* **Task to carry out**:
Reproduce the data below in full and to the letter, images excepted.

::::::::::

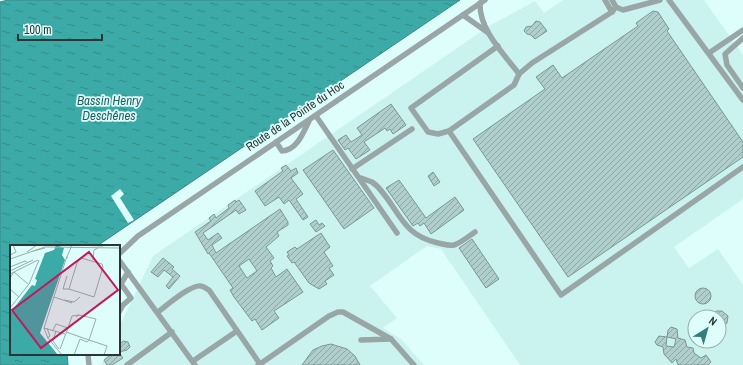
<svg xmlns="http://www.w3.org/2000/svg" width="743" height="365" viewBox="0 0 743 365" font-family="'Archivo Narrow',sans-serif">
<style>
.built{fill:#caf3f0;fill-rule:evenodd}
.water{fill:url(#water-ripples);stroke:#368885}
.pier{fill:#defefc}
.building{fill:url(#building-hatch);stroke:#799795;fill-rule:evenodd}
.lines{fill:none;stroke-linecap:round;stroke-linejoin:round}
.minor{stroke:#98a6a5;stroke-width:5.5}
.labels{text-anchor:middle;stroke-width:3.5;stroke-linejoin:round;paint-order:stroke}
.street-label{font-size:12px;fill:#293635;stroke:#defefc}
.water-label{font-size:13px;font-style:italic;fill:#24605e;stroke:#defefc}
.inset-road{fill:none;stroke:#96aeac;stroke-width:1}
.view{fill:#c2185b;fill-opacity:0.15;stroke:#c2185b;stroke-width:2}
.inset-edge{fill:none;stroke:#293635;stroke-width:2}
</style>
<defs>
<pattern id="water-ripples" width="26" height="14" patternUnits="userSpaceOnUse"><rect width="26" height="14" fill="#3caba7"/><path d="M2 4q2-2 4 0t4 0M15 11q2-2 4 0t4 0" fill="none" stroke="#328c89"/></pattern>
<pattern id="building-hatch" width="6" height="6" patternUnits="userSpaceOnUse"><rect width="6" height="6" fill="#afcecc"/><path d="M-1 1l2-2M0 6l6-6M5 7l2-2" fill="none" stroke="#8ea8a6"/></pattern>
</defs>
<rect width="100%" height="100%" fill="#defefc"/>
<!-- built -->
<path class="built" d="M563 0H704L743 55V199L674 247 689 268 718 249 743 285V365H520L441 249 427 246 370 286 397 318 383 328 401 339 424 365H101L106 354H119V327L153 256 491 25 535 1 544 13ZM695 317H719V341H695Z"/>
<!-- water -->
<path class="water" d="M8 0H460L97 246H11V354H67L68 365H0V2Z"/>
<!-- pier -->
<path class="pier" d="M120 189 124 194 120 198 134 220 128 223 111 196Z"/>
<!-- building -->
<g class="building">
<path d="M653 11 658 12 669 29 667 31 743 142V157L568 277 473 139 545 89 536 77 553 65 562 78 638 26 636 23Z"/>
<path d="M536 21 540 22 547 31 535 39 531 35 527 34 524 31 526 27 532 26Z"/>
<path d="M391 104 406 125 393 134 390 129 387 131 385 128 364 142 370 150 356 159 348 148 345 150 338 140 346 135 351 142 362 135 357 128Z"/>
<path d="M333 150 374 208 344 229 303 170Z"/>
<path d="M286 165 291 171 296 168 298 173 291 178 303 194 296 199 308 217 303 220 289 200 284 204 279 197 265 206 255 191 283 171 281 168Z"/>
<path d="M433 172 440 182 434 186 428 176Z"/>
<path d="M399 180 426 218 455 197 464 210 431 234 424 223 420 226 418 223 413 226 386 188Z"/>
<path d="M235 200 236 202 239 200 246 210 239 214 236 210 203 233 208 240 218 233 222 238 212 245 216 253 280 209 288 222V225L277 232 279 236 266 247 274 258 270 261 273 266 271 268 276 277 287 269 303 292 274 311 279 318 262 330 255 319 252 321 234 297 230 290 233 288 209 253 208 254 195 232 211 221 209 218 214 214 216 218 229 208 228 205ZM249 259 257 271 247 278 239 266Z"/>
<path d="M316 220 319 225 322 223 325 226 316 232 310 224Z"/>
<path d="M321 233 330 247 324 252 333 266 329 268 334 275 325 281 327 284 319 289 309 283 294 262 292 263 287 256 289 255 287 252 295 247 297 249Z"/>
<path d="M472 239 499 279 486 288 459 248Z"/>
<path d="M163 258 174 267 172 269 180 276 169 289 166 286 173 277 164 270 158 277 151 272Z"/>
<circle cx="703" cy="296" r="8"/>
<path d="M716 311H722L728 316 727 323 723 327 719 328V317H710Z"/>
<path d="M671 327 677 329 678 338 685 340 687 347 693 348 694 353 701 358 706 355 711 362 708 365H678L676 359 672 363 664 354 663 347 657 345 655 342 659 336 667 337 666 346 674 347 676 339 667 337 668 330Z"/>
<path d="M123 341 128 342 130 347 127 350 119 352V345Z"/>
<path d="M331 344 347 349 355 356 360 365H302L313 350 322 346Z"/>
<path d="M112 354H120L123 358 112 365H107L104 360Z"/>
</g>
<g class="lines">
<!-- minor -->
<g class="minor">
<path d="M605 0 612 12"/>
<path d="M612 0 616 7"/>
<path d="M660 0 623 10 616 7 612 12 532 63 519 74 514 85 449 131 561 295 743 167"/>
<path d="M669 0 743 100"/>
<path d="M480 3C479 30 504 54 519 74"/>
<path d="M463 15 487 32"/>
<path d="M743 38 725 54 727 65 743 88"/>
<path d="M709 53 743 30"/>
<path d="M316 116 397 233"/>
<path d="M449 131 438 134 428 132 411 108 498 46"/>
<path d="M276 142 282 151C297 150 303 133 309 121"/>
<path d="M352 169 412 129"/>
<path d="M361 178 372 182 377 186C400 210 401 235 438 243 443 244 449 246 454 245 461 243 469 236 475 232"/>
<path d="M119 254 138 236 485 0"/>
<path d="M119 260 195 365"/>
<path d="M119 312 123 305 131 298 121 284 128 272"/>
<path d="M158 312C166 306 191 284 201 286 204 286 206 289 209 290L260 364 258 365"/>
<path d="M391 339 414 365"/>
<path d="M88 354 89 365"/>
<path d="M193 361 237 331"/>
<path d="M260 364 329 316 338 312H343L391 339 361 340"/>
<path d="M127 365 172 332"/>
</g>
</g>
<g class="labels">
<!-- street labels -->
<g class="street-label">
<text transform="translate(295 116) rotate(-34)" y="4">Route de la Pointe du Hoc</text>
</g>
<!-- water labels -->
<g class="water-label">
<text x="109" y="105">Bassin Henry<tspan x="109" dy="15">Deschênes</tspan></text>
</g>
</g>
<!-- overview -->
<g transform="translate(10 245)">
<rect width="110" height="110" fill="#defefc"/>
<path d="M46 0 54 3 52 10 55 15 30 88 48 110H0V68L22 40 25 41 27 35 25 34 35 8 44 5Z" fill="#3caba7"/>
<path class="inset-road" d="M65 0 93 1M23 6 35 3M17 7 27 0M0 10 6 7 3 0M58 12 56 14 62 0M71 13 92 19 93 22 84 52 59 44 67 18ZM0 14 35 2 110 3M83 15 84 5 88 3M0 22 15 16 17 17M0 26 23 15M0 29 4 27 18 39M57 31 53 44H59M0 33 4 27 28 15M0 44 9 52M44 52 62 58M54 55 64 57 70 52M0 63 19 39 29 15M69 70 86 74 79 95 97 101 94 110M34 83 55 89M37 83 40 91 37 93M58 83 62 71 69 70 66 72M43 85 46 79 58 83 50 104M46 86 43 96 49 104M56 87 79 95 77 97 70 94 64 110M52 110 38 93 34 83 56 14"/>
<path class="view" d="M79 7 108 45 31 103 2 65Z"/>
<rect width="110" height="110" class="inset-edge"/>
</g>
<!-- north arrow -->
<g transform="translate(707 329) rotate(37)"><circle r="19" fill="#defefc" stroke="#96aeac"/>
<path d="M0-3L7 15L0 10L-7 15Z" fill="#357e7b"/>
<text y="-6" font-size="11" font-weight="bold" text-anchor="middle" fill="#293635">N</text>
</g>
<!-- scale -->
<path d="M18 34v6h84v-6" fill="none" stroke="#293635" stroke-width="2"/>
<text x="24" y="34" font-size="12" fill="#293635" stroke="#defefc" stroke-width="3" paint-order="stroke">100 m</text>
</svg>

::::::::::

* **Completed exercise**:
<svg xmlns="http://www.w3.org/2000/svg" width="743" height="365" viewBox="0 0 743 365" font-family="'Archivo Narrow',sans-serif">
<style>
.built{fill:#caf3f0;fill-rule:evenodd}
.water{fill:url(#water-ripples);stroke:#368885}
.pier{fill:#defefc}
.building{fill:url(#building-hatch);stroke:#799795;fill-rule:evenodd}
.lines{fill:none;stroke-linecap:round;stroke-linejoin:round}
.minor{stroke:#98a6a5;stroke-width:5.5}
.labels{text-anchor:middle;stroke-width:3.5;stroke-linejoin:round;paint-order:stroke}
.street-label{font-size:12px;fill:#293635;stroke:#defefc}
.water-label{font-size:13px;font-style:italic;fill:#24605e;stroke:#defefc}
.inset-road{fill:none;stroke:#96aeac;stroke-width:1}
.view{fill:#c2185b;fill-opacity:0.15;stroke:#c2185b;stroke-width:2}
.inset-edge{fill:none;stroke:#293635;stroke-width:2}
</style>
<defs>
<pattern id="water-ripples" width="26" height="14" patternUnits="userSpaceOnUse"><rect width="26" height="14" fill="#3caba7"/><path d="M2 4q2-2 4 0t4 0M15 11q2-2 4 0t4 0" fill="none" stroke="#328c89"/></pattern>
<pattern id="building-hatch" width="6" height="6" patternUnits="userSpaceOnUse"><rect width="6" height="6" fill="#afcecc"/><path d="M-1 1l2-2M0 6l6-6M5 7l2-2" fill="none" stroke="#8ea8a6"/></pattern>
</defs>
<rect width="100%" height="100%" fill="#defefc"/>
<!-- built -->
<path class="built" d="M563 0H704L743 55V199L674 247 689 268 718 249 743 285V365H520L441 249 427 246 370 286 397 318 383 328 401 339 424 365H101L106 354H119V327L153 256 491 25 535 1 544 13ZM695 317H719V341H695Z"/>
<!-- water -->
<path class="water" d="M8 0H460L97 246H11V354H67L68 365H0V2Z"/>
<!-- pier -->
<path class="pier" d="M120 189 124 194 120 198 134 220 128 223 111 196Z"/>
<!-- building -->
<g class="building">
<path d="M653 11 658 12 669 29 667 31 743 142V157L568 277 473 139 545 89 536 77 553 65 562 78 638 26 636 23Z"/>
<path d="M536 21 540 22 547 31 535 39 531 35 527 34 524 31 526 27 532 26Z"/>
<path d="M391 104 406 125 393 134 390 129 387 131 385 128 364 142 370 150 356 159 348 148 345 150 338 140 346 135 351 142 362 135 357 128Z"/>
<path d="M333 150 374 208 344 229 303 170Z"/>
<path d="M286 165 291 171 296 168 298 173 291 178 303 194 296 199 308 217 303 220 289 200 284 204 279 197 265 206 255 191 283 171 281 168Z"/>
<path d="M433 172 440 182 434 186 428 176Z"/>
<path d="M399 180 426 218 455 197 464 210 431 234 424 223 420 226 418 223 413 226 386 188Z"/>
<path d="M235 200 236 202 239 200 246 210 239 214 236 210 203 233 208 240 218 233 222 238 212 245 216 253 280 209 288 222V225L277 232 279 236 266 247 274 258 270 261 273 266 271 268 276 277 287 269 303 292 274 311 279 318 262 330 255 319 252 321 234 297 230 290 233 288 209 253 208 254 195 232 211 221 209 218 214 214 216 218 229 208 228 205ZM249 259 257 271 247 278 239 266Z"/>
<path d="M316 220 319 225 322 223 325 226 316 232 310 224Z"/>
<path d="M321 233 330 247 324 252 333 266 329 268 334 275 325 281 327 284 319 289 309 283 294 262 292 263 287 256 289 255 287 252 295 247 297 249Z"/>
<path d="M472 239 499 279 486 288 459 248Z"/>
<path d="M163 258 174 267 172 269 180 276 169 289 166 286 173 277 164 270 158 277 151 272Z"/>
<circle cx="703" cy="296" r="8"/>
<path d="M716 311H722L728 316 727 323 723 327 719 328V317H710Z"/>
<path d="M671 327 677 329 678 338 685 340 687 347 693 348 694 353 701 358 706 355 711 362 708 365H678L676 359 672 363 664 354 663 347 657 345 655 342 659 336 667 337 666 346 674 347 676 339 667 337 668 330Z"/>
<path d="M123 341 128 342 130 347 127 350 119 352V345Z"/>
<path d="M331 344 347 349 355 356 360 365H302L313 350 322 346Z"/>
<path d="M112 354H120L123 358 112 365H107L104 360Z"/>
</g>
<g class="lines">
<!-- minor -->
<g class="minor">
<path d="M605 0 612 12"/>
<path d="M612 0 616 7"/>
<path d="M660 0 623 10 616 7 612 12 532 63 519 74 514 85 449 131 561 295 743 167"/>
<path d="M669 0 743 100"/>
<path d="M480 3C479 30 504 54 519 74"/>
<path d="M463 15 487 32"/>
<path d="M743 38 725 54 727 65 743 88"/>
<path d="M709 53 743 30"/>
<path d="M316 116 397 233"/>
<path d="M449 131 438 134 428 132 411 108 498 46"/>
<path d="M276 142 282 151C297 150 303 133 309 121"/>
<path d="M352 169 412 129"/>
<path d="M361 178 372 182 377 186C400 210 401 235 438 243 443 244 449 246 454 245 461 243 469 236 475 232"/>
<path d="M119 254 138 236 485 0"/>
<path d="M119 260 195 365"/>
<path d="M119 312 123 305 131 298 121 284 128 272"/>
<path d="M158 312C166 306 191 284 201 286 204 286 206 289 209 290L260 364 258 365"/>
<path d="M391 339 414 365"/>
<path d="M88 354 89 365"/>
<path d="M193 361 237 331"/>
<path d="M260 364 329 316 338 312H343L391 339 361 340"/>
<path d="M127 365 172 332"/>
</g>
</g>
<g class="labels">
<!-- street labels -->
<g class="street-label">
<text transform="translate(295 116) rotate(-34)" y="4">Route de la Pointe du Hoc</text>
</g>
<!-- water labels -->
<g class="water-label">
<text x="109" y="105">Bassin Henry<tspan x="109" dy="15">Deschênes</tspan></text>
</g>
</g>
<!-- overview -->
<g transform="translate(10 245)">
<rect width="110" height="110" fill="#defefc"/>
<path d="M46 0 54 3 52 10 55 15 30 88 48 110H0V68L22 40 25 41 27 35 25 34 35 8 44 5Z" fill="#3caba7"/>
<path class="inset-road" d="M65 0 93 1M23 6 35 3M17 7 27 0M0 10 6 7 3 0M58 12 56 14 62 0M71 13 92 19 93 22 84 52 59 44 67 18ZM0 14 35 2 110 3M83 15 84 5 88 3M0 22 15 16 17 17M0 26 23 15M0 29 4 27 18 39M57 31 53 44H59M0 33 4 27 28 15M0 44 9 52M44 52 62 58M54 55 64 57 70 52M0 63 19 39 29 15M69 70 86 74 79 95 97 101 94 110M34 83 55 89M37 83 40 91 37 93M58 83 62 71 69 70 66 72M43 85 46 79 58 83 50 104M46 86 43 96 49 104M56 87 79 95 77 97 70 94 64 110M52 110 38 93 34 83 56 14"/>
<path class="view" d="M79 7 108 45 31 103 2 65Z"/>
<rect width="110" height="110" class="inset-edge"/>
</g>
<!-- north arrow -->
<g transform="translate(707 329) rotate(37)"><circle r="19" fill="#defefc" stroke="#96aeac"/>
<path d="M0-3L7 15L0 10L-7 15Z" fill="#357e7b"/>
<text y="-6" font-size="11" font-weight="bold" text-anchor="middle" fill="#293635">N</text>
</g>
<!-- scale -->
<path d="M18 34v6h84v-6" fill="none" stroke="#293635" stroke-width="2"/>
<text x="24" y="34" font-size="12" fill="#293635" stroke="#defefc" stroke-width="3" paint-order="stroke">100 m</text>
</svg>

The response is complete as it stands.